Keeping our hearts on fire. That’s the final point. How do we maintain that fire of commitment with our master gone? Where can we find God pointing you in the direction you should go?
Sometimes those signs are huge, like when you’re pulled over in a flurry of sirens and lights, and someone reminds you it’s a gift to have the experience–because it reminds you of the oppression of others. I drove away bitter, but was transformed by my friend’s admonition in the elevator. Being a follower of Jesus means paying attention to those signs.
“What a gift, my friend said in the elevator, for now you know what it feels like for people who live in fear every day.” Then, inspired, we can become God’s agents for change in a hurting world.
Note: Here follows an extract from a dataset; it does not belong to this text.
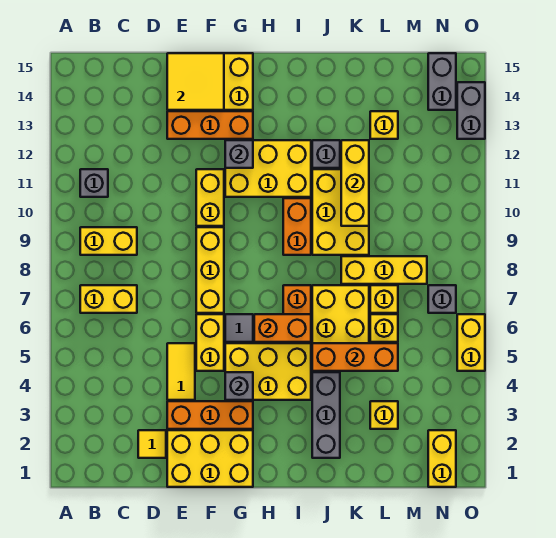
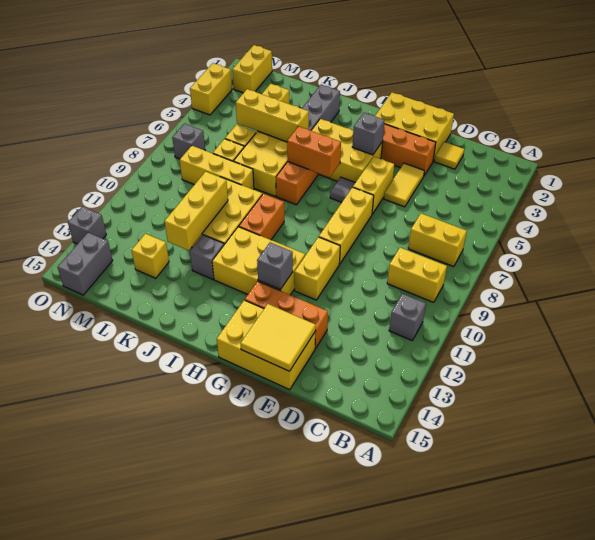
orange brick J5:L5 level 2 -> yellow brick J5:L5 level 2
yellow brick O5:O6 level 1 -> yellow brick O3:O4 level 1
grey brick O13:O14 level 1 -> grey brick O13 level 1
There’s Jesuit priest named Father Gregory Boyle in my home town of Los Angeles. I’ve admired his ministry for many years, because it was inspired by just such collisions with life to make change happen in the lives of others. In his book Tattoos on the Heart: The Power of Boundless Compassion, Boyle describes his work with gangs in the city of Los Angeles. It started with one young man’s life being turned around, then another, then another. Boyle sees so much death and oppression in his work that you wonder how he keeps it up. But Boyle knows that a life of faith is not easy, and today his organization is the largest gang intervention program in the country, offering job training, tattoo removal, and employment to members of enemy gangs. He says that Jesus didn’t heal the lepers and then touch them. He touched them first. He didn’t fix the lives of the “sinners” first and then dine with them. He dined with them first. First and foremost the example of Jesus’ teaching is less about casting out demons than it is about casting out demonizing. With all Fr Boyle sees, he maintains his faith in the results of his work, the children and families saved, the lives made whole, in each gang tattoo removed in an act of humility and self-forgiveness. Look for the miracles in the midst of the mayhem, he says.
Says Boyle, “Jesus didn’t ask us to embrace his strategy because it is harder, but because he knows that’s where the joy is.”
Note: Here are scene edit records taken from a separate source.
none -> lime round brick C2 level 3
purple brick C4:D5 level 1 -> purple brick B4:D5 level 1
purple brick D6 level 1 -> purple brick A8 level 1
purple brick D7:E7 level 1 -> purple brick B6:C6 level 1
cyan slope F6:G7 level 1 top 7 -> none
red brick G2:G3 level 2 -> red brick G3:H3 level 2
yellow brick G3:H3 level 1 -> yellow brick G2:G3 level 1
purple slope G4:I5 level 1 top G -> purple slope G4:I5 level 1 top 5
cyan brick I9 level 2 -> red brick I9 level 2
The story of Emmaus is a story of the Eucharist, about an invitation to a table. It is a story about scripture, an invitation to perpetual revelation of God’s will. It is a story about hospitality, trauma, and healing–about being the total Christian Jesus taught us to be. We return to the Eucharist to remind us of who. We return to scripture to remind us what. We return to hospitality, to people, to remind us that we are connected.
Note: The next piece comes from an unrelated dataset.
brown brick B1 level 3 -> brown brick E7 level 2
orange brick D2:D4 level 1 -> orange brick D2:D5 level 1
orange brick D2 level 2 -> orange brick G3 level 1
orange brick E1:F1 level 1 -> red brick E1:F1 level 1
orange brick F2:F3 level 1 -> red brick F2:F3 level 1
And so, what next? What happens after the Passover meal? What happens after Calvary? After the resurrection and Easter morning? What happens next?
The road back to who we are is what happens next. The road back to your everyday life where the biggest challenge you may have to face faces you: To live out Jesus’ mandate to create heaven on Earth absent that moment of transcendence his presence gave to us. Absent the transcendent moment, we carry on in his name.
A Christian faith is suspect if it cannot guide us back toward the suffering of humanity. It must make us better, more loving, more resilient people. It must console, illumine the dark places, and have the capacity to make us better practitioners of Love.
And so I pray,
As you find yourself on the Road to Emmaus, as we all will at some point in our journey toward home,
May He who taught us these things—to Love unconditionally, to console the brokenhearted and disenfranchised, to illuminate the dark places of our hears—
May He who taught us these things walk beside you, recognized or not, when you need him most,
And may you, when the time is right recognize his presence, accept his teachings into your heart, and be renewed.